_Problem requirements_. Put the material into a Markdown table with two columns, Row and Line, starting with the line that contains "pose: elev=301.3 azim=173.4" and going on through the line that contains "Dot at: (272, 331)". Number each row and leave out any blank lines.

======== Information given ========

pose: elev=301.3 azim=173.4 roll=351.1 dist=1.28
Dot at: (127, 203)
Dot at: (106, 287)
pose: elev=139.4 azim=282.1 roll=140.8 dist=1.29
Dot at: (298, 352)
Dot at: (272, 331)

========
======== Information given ========

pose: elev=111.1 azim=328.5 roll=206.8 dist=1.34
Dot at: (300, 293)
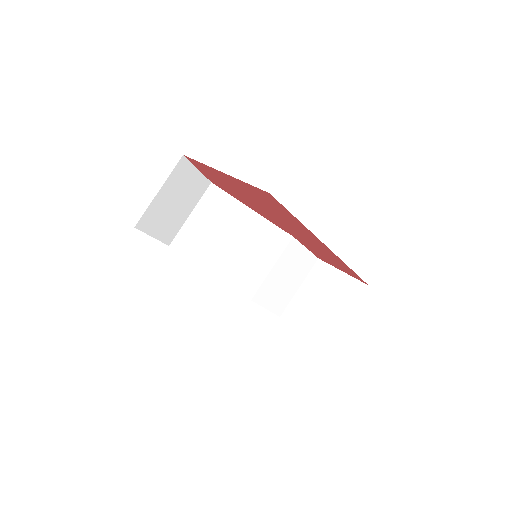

========

_Result below_.
| Row | Line |
|---|---|
| 1 | pose: elev=301.3 azim=173.4 roll=351.1 dist=1.28 |
| 2 | Dot at: (127, 203) |
| 3 | Dot at: (106, 287) |
| 4 | pose: elev=139.4 azim=282.1 roll=140.8 dist=1.29 |
| 5 | Dot at: (298, 352) |
| 6 | Dot at: (272, 331) |